DIRECTIVE ▸ Please state how many lines of the data contain "development". The number by itself is enough.

MATERIAL FOR THE TASK ▸
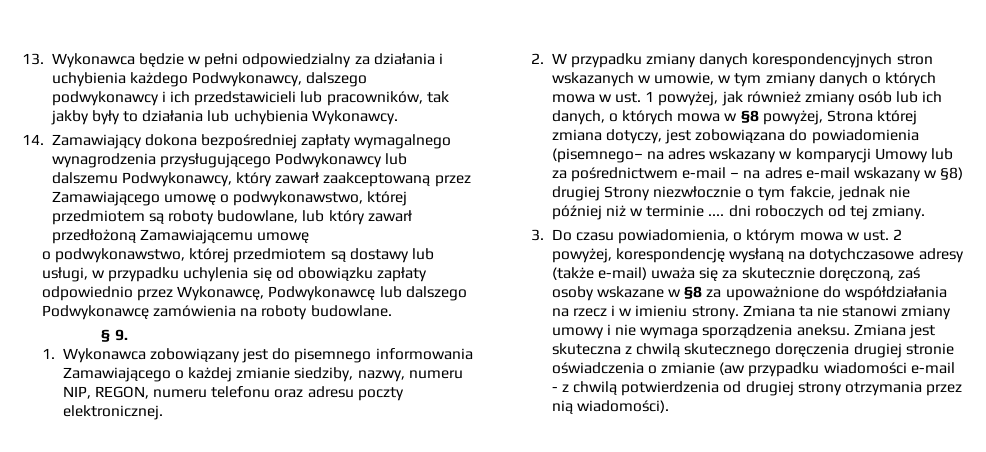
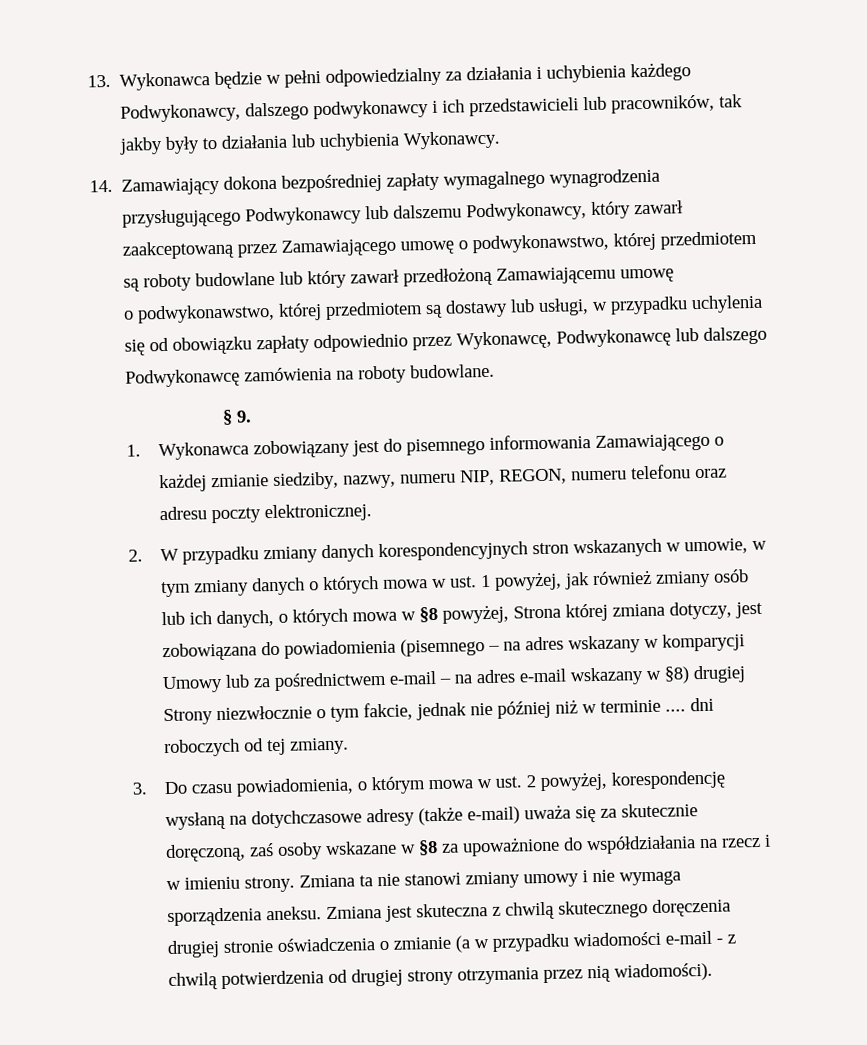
[217,210,299,223] budowlane, -> [195,271,276,287] budowlane
[551,148,643,163] (pisemnego– -> [400,638,501,657] (pisemnego –
[719,362,746,375] (aw -> [455,935,490,953] (a w

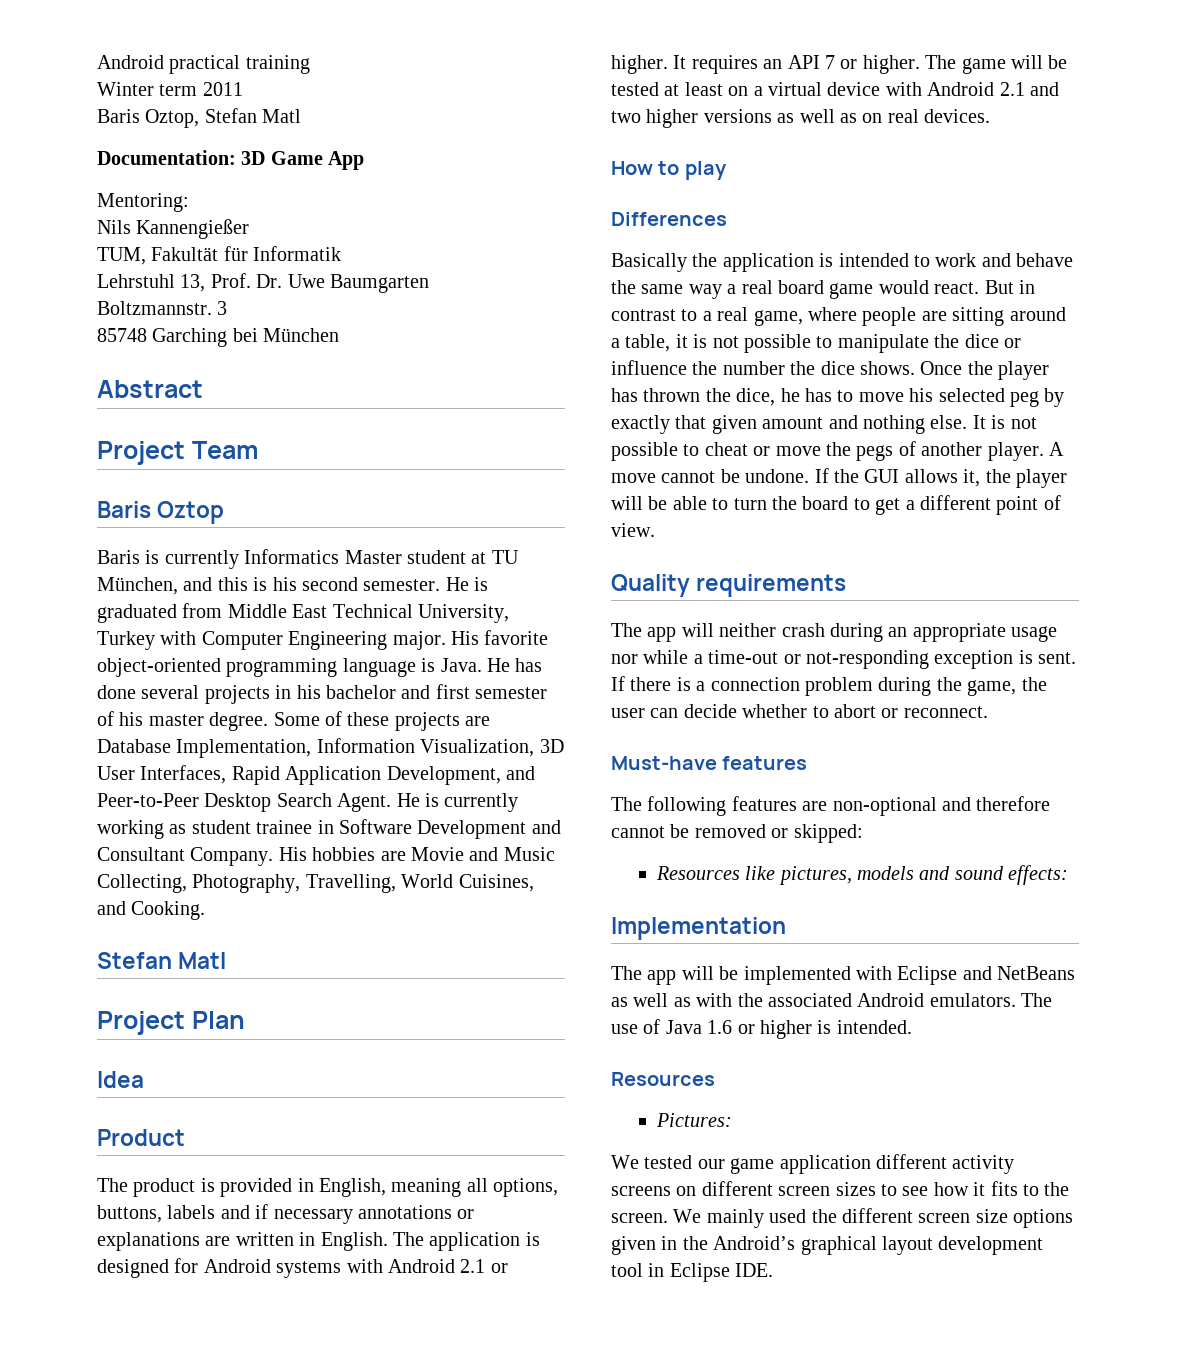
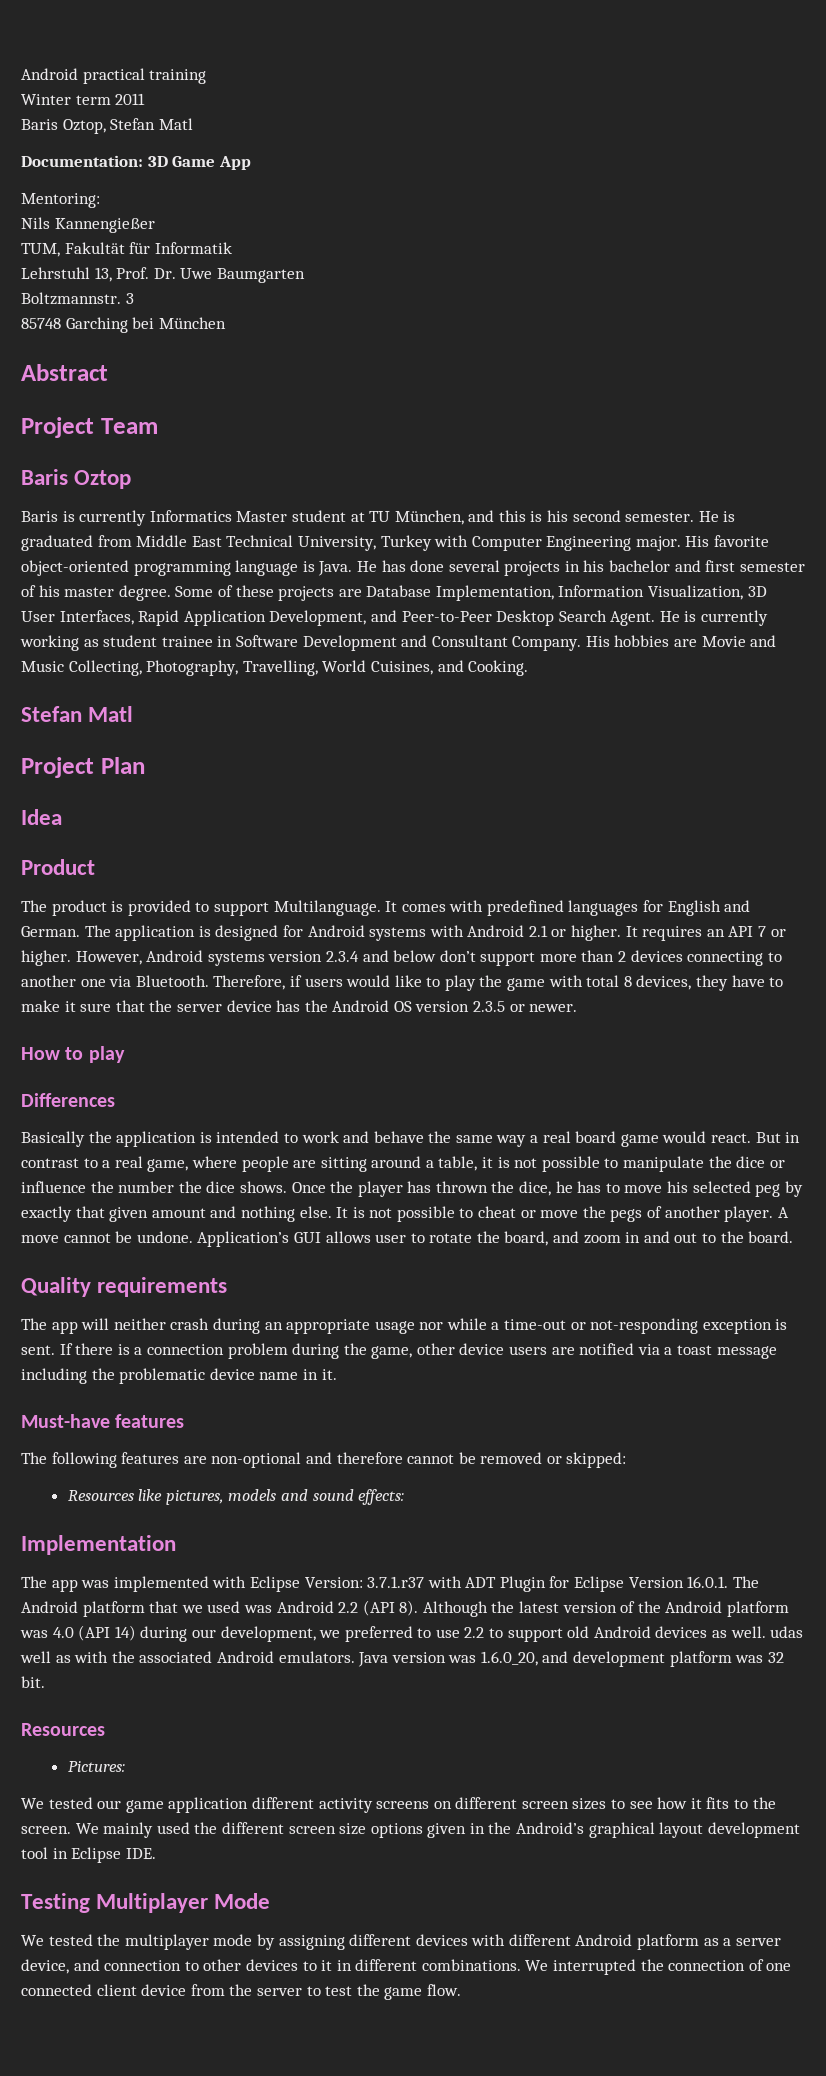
[297,1178,559,1197] [97,1204,475,1224] [97,1232,388,1251] in English, meaning all options, buttons, labels and if necessary annotations or explanations are written in English. -> [195,900,751,916] [21,926,80,937] to support Multilanguage. It comes with predefined languages for English and German.
[925,55,1068,74] [611,82,1059,96] [611,109,991,128] The game will be tested at least on a virtual device with Android 2.1 and two higher versions as well as on real devices. -> [75,950,782,966] [21,975,784,991] [21,1000,578,1012] However, Android systems version 2.3.4 and below don’t support more than 2 devices connecting to another one via Bluetooth. Therefore, if users would like to play the game with total 8 devices, they have to make it sure that the server device has the Android OS version 2.3.5 or newer.
[814,468,1067,488] [611,495,1061,515] [611,523,655,537] If the GUI allows it, the player will be able to turn the board to get a different point of view. -> [197,1231,794,1247] Application’s GUI allows user to rotate the board, and zoom in and out to the board.
[1021,677,1047,691] [611,704,988,718] the user can decide whether to abort or reconnect. -> [416,1343,777,1359] [21,1368,337,1384] other device users are notified via a toast message including the problematic device name in it.
[681,966,739,980] will be -> [81,1580,110,1588] was
[962,966,1076,980] [611,997,628,1007] and NetBeans as -> [304,1576,759,1592] [21,1600,790,1617] [20,1625,804,1642] Version: 3.7.1.r37 with ADT Plugin for Eclipse Version 16.0.1. The Android platform that we used was Android 2.2 (API 8). Although the latest version of the Android platform was 4.0 (API 14) during our development, we preferred to use 2.2 to support old Android devices as well. udas
[1021,993,1053,1007] [611,1019,912,1039] The use of Java 1.6 or higher is intended. -> [358,1651,784,1667] [21,1676,45,1688] Java version was 1.6.0_20, and development platform was 32 bit.
(774, 1270) none -> [21,1893,271,1913] [21,1934,781,1950] [21,1959,792,1975] [21,1984,461,2000] // Testing Multiplayer Mode // We tested the multiplayer mode by assigning different devices with different Android platform as a server device, and connection to other devices to it in different combinations. We interrupted the connection of one connected client device from the server to test the game flow.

RESULT BELOW ▸ 2